REPUBLIKA.CO.ID, JAKARTA — Langkah geopolitik Presiden Prabowo Subianto yang membawa Indonesia terikat dalam keanggotan Board of Peace (BoP) untuk perdamaian di Jalur Gaza-Palestina menyimpan sisi ‘mudharat’ selain dampak positif yang diharapkan. Anggota Komisi-1 Dewan Perwakilan Rakyat (DPR) Mayor Jenderal (Mayjen) Purn TB Hasanuddin meminta agar pemerintah mampu mengantisipasi dampak-dampak negatif dari partisipasi Indonesia dalam Dewan Perdamaian Gaza bikinan Presiden Amerika Serikat (AS) Donald Trump tersebut.

Hasanuddin mengatakan, bergabungnya Indonesia dalam BoP memang menyimpan yang sisi positif dalam hal pengaruh dan maupun reputasi internasional. Kehadiran Indonesia sebagai negara dengan penganut Islam terbesar di dunia dalam Dewan Perdamaian tersebut membuka peluang bagi Indonesia untuk ikut serta mempengaruhi arah kebijakan perdamaian di Jalur Gaza.

“Sebagai negara dengan populasi Muslim terbesar di dunia, sekaligus suara moral dunia Islam, Indonesia dapat menghadirkan dimensi kemanusian yang kuat (untuk perdamaian di Gaza),” kata Hasanuddin kepada Republika, Senin (26/1/2026).

Dan partisipasi Indonesia dalam dewan khusus itu, dapat menjadi jembatan antara kepentingan negara-negara barat dan negara-negara Islam lainnya yang juga ambil bagian dalam BoP. Keanggotaan Indonesia dalam BoP, menurut Hasanuddin juga dapat memberikan dampak positif dalam membuka ruang partisipasi untuk penentuan arah kebijakan dan rekonstruksi internasional di Gaza.

“Keanggotaan Indonesia memberikan ruang partisipasi langsung dalam menentukan arah rekonstruksi Gaza agar bantuan internasional dapat disalurkan secara lebih adil, transparan, dan tepat sasaran,” ujar Hasanuddin.

Kata Hasanuddin, peran Indonesia dalam BoP diharapkan dapat menjadi negara bandul-tawar yang strategis untuk terus mendorong internasional dalam penyelesaian masalah perdamaian di Palestina. “Lebih jauh posisi Indonesia, dapat menjadi bargaining chip atau posisi tawar yang strategis untuk mendorong Amerika Serikat dan internasional untuk lebih konsisten dalam memperjuangkan two state solution atau solusi dua negara yang selama ini menjadi sikap resmi diplomasi Indonesia,” ujar Hasanuddin.
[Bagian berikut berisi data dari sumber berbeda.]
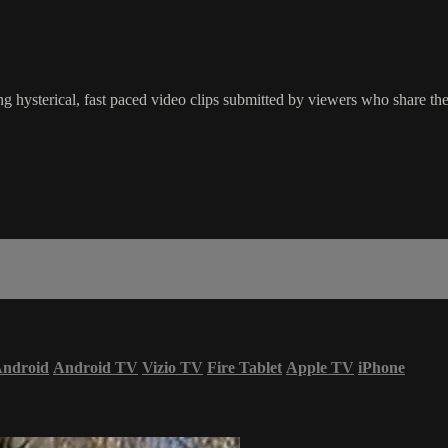
g hysterical, fast paced video clips submitted by viewers who share the
ndroid
Android TV
Vizio TV
Fire Tablet
Apple TV
iPhone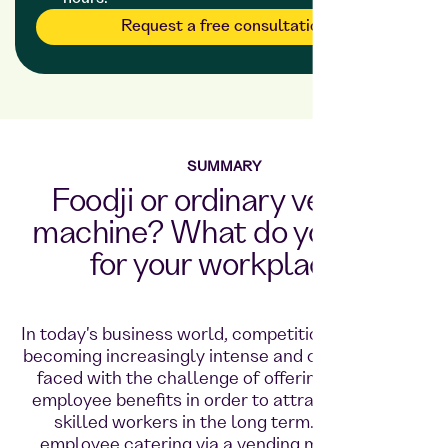
Request a free consultation
SUMMARY
Foodji or ordinary vending
machine? What do you want
for your workplace?
In today's business world, competition for talent is
becoming increasingly intense and companies are
faced with the challenge of offering attractive
employee benefits in order to attract and retain
skilled workers in the long term. Providing
employee catering via a vending machine or a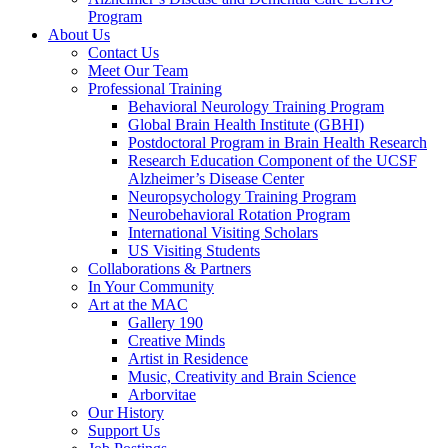
Program
About Us
Contact Us
Meet Our Team
Professional Training
Behavioral Neurology Training Program
Global Brain Health Institute (GBHI)
Postdoctoral Program in Brain Health Research
Research Education Component of the UCSF
Alzheimer’s Disease Center
Neuropsychology Training Program
Neurobehavioral Rotation Program
International Visiting Scholars
US Visiting Students
Collaborations & Partners
In Your Community
Art at the MAC
Gallery 190
Creative Minds
Artist in Residence
Music, Creativity and Brain Science
Arborvitae
Our History
Support Us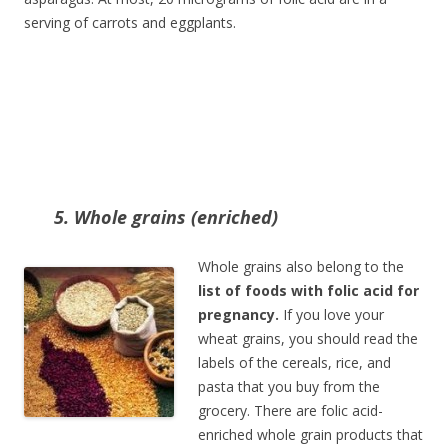
serving of carrots and eggplants.
5. Whole grains (enriched)
Whole grains also belong to the
list of foods with folic acid for
pregnancy.
If you love your
wheat grains, you should read the
labels of the cereals, rice, and
pasta that you buy from the
grocery. There are folic acid-
enriched whole grain products that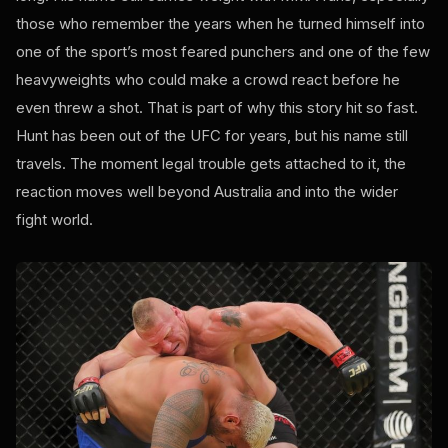
those who remember the years when he turned himself into
one of the sport’s most feared punchers and one of the few
heavyweights who could make a crowd react before he
even threw a shot. That is part of why this story hit so fast.
Hunt has been out of the UFC for years, but his name still
travels. The moment legal trouble gets attached to it, the
reaction moves well beyond Australia and into the wider
fight world.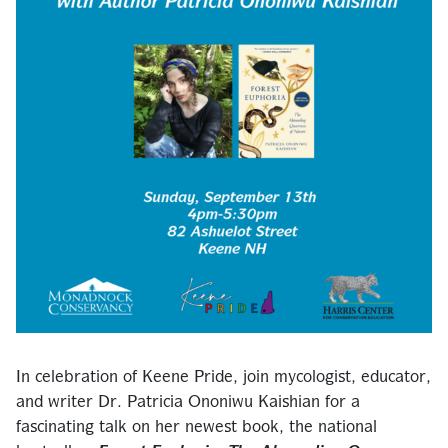
In celebration of Keene Pride, join mycologist, educator,
and writer Dr. Patricia Ononiwu Kaishian for a
fascinating talk on her newest book, the national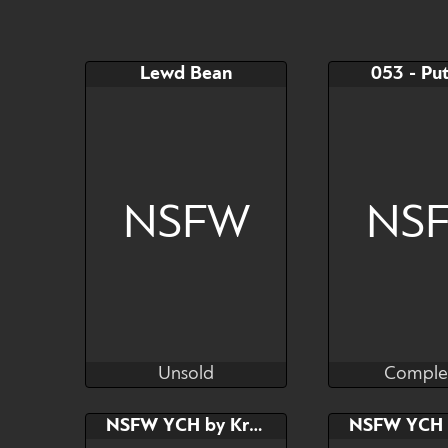
$45
$20
YCH
Lewd Bean
053 - Put
Watch
Hide
NSFW
NS
Unsold
Comple
TinyYeetBean
Supers
Unsold
Comple
Bid
AB
Bid
NSFW YCH by Kras
$---
$---
$---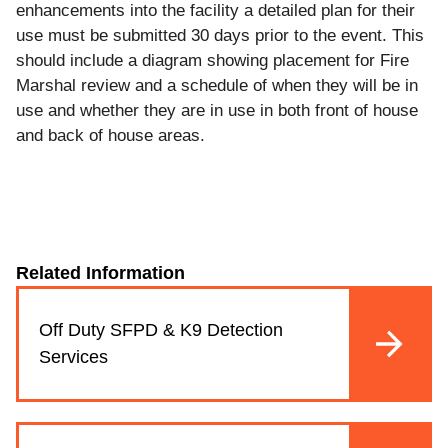
enhancements into the facility a detailed plan for their
use must be submitted 30 days prior to the event. This
should include a diagram showing placement for Fire
Marshal review and a schedule of when they will be in
use and whether they are in use in both front of house
and back of house areas.
Related Information
Off Duty SFPD & K9 Detection
Services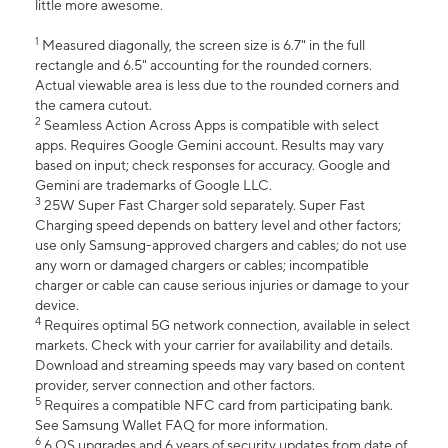
little more awesome.
1
Measured diagonally, the screen size is 6.7" in the full
rectangle and 6.5" accounting for the rounded corners.
Actual viewable area is less due to the rounded corners and
the camera cutout.
2
Seamless Action Across Apps is compatible with select
apps. Requires Google Gemini account. Results may vary
based on input; check responses for accuracy. Google and
Gemini are trademarks of Google LLC.
3
25W Super Fast Charger sold separately. Super Fast
Charging speed depends on battery level and other factors;
use only Samsung-approved chargers and cables; do not use
any worn or damaged chargers or cables; incompatible
charger or cable can cause serious injuries or damage to your
device.
4
Requires optimal 5G network connection, available in select
markets. Check with your carrier for availability and details.
Download and streaming speeds may vary based on content
provider, server connection and other factors.
5
Requires a compatible NFC card from participating bank.
See Samsung Wallet FAQ for more information.
6
6 OS upgrades and 6 years of security updates from date of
Namun begitu, kata politikus PDI Perjuangan itu, partisipasi Indonesia dalam BoP juga menyimpan sisi-sisi yang negatif.

“Terdapat sedikitnya empat hal krusial yang harus di antisipasi oleh pemerintah (atas partisipasi dalam BoP),” kata Hasanuddin.

Risiko paling utama, kata Hasanuddin menyangkut soal geopolitik Indonesia. Kata dia, keputusan Presiden Prabowo yang membawa Indonesia ke dalam BoP memunculkan persepsi yang negatif mengingat latar belakang pembentukan Dewan Perdamaian untuk Gaza itu dimotori oleh Presiden Trump. Keanggotaan Indonesia dalam BoP membawa konsekuensi penilaian geopolitik Indonesia yang dituding condong berkiblat pada kepentingan-kepentingan AS di Palestina, maupun Timur Tengah.

“Persepsi negatif tersebut, dapat memengaruhi hubungan Indonesia dengan negara-negara lain di kawasan. Khususnya dengan negara-negara yang memiliki pandangan berbeda dengan AS atas konflik di Gaza-Palestina,” ujar Hasanuddin.